Now that you are laid out,
useless as a blind dog,
now that you no longer lurk,
the song rings in my head.
Pure oxygen was the champagne we drank
and clicked our glasses, one to one.
The champagne breathed like a skin diver
and the glasses were crystal and the bride
and groom gripped each other in sleep
like nineteen-thirty marathon dancers.
Mother was a belle and danced with twenty men.
You danced with me never saying a word.
Instead the serpent spoke as you held me close.
The serpent, that mocker, woke up and pressed against me
like a great god and we bent together
like two lonely swans.


When I first read this poem, I did not know it was Anne Sexton. I read through the first half and thought it was a lovely portrait of a beautiful moment between a father and a daughter. I thought the speaker, a young woman, saw her father as the stereotypical patriarchal archetype and that was all. Daddy’s little girl. Then “the serpent” woke up.

I felt sick. I was shocked. I was convinced I had read it wrong and that I must have missed something or maybe I just have a dirty mind. I felt so disturbed by it that I literally was uncomfortable reading it.

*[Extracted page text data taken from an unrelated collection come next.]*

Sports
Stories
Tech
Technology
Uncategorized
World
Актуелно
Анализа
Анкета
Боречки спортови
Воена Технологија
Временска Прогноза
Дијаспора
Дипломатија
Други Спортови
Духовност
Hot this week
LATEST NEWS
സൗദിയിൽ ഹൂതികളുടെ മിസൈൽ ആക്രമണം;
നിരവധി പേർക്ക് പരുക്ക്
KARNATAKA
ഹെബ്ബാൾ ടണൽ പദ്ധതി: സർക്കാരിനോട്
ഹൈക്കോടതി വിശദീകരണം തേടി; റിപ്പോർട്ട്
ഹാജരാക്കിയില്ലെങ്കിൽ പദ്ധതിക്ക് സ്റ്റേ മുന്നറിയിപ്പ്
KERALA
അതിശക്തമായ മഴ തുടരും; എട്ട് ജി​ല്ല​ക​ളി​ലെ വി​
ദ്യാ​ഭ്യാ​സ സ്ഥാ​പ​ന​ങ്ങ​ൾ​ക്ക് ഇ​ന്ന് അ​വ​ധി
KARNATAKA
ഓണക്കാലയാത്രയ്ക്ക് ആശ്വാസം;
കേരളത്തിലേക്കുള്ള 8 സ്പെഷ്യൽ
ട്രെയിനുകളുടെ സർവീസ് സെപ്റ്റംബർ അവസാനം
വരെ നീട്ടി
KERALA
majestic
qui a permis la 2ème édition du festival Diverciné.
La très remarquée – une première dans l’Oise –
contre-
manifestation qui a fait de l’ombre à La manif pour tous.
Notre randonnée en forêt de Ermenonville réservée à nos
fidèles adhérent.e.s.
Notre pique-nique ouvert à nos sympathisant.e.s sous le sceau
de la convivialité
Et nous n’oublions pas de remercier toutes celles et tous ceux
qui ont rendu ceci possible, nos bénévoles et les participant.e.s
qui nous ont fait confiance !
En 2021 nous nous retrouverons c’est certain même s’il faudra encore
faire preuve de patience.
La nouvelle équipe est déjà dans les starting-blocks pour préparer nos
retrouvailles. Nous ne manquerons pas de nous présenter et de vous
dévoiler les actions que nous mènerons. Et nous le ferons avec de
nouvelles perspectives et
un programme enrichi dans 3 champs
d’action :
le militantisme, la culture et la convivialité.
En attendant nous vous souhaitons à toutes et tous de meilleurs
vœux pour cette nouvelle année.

Unfortunately for me (and for the speaker), I didn’t read it wrong. The girl’s father “loves” her. Horrible.

When I read things like this I am again reminded how naive and how sheltered I’ve been in my life. I just didn’t want to believe this poem. I remember seeing 8mm, a Nicholas Cage movie from 1999, which caused me a similar reaction. The main character is a private investigator who is hired to investigate the disappearance of a teenage girl. After following her trail all over the country, he finds himself searching through the darkest areas of human existence: child pornography and snuff films. Suffice to say, the outcome of the film was so incredibly disturbing that I still, nearly 10 years later, think about it very regularly. I have a feeling this poem has affected me in the same manner.

1 comment:

Anonymous said...

I, too, am completely disgusted by this poem. I just read it in a packet for my poetry class and I also thought I read it wrong or that I just had a dirty mind.. but when I searched Google, I came across your post and I couldn't believe it. I haven't seen that movie, but I feel the same exact way as you do about this poem.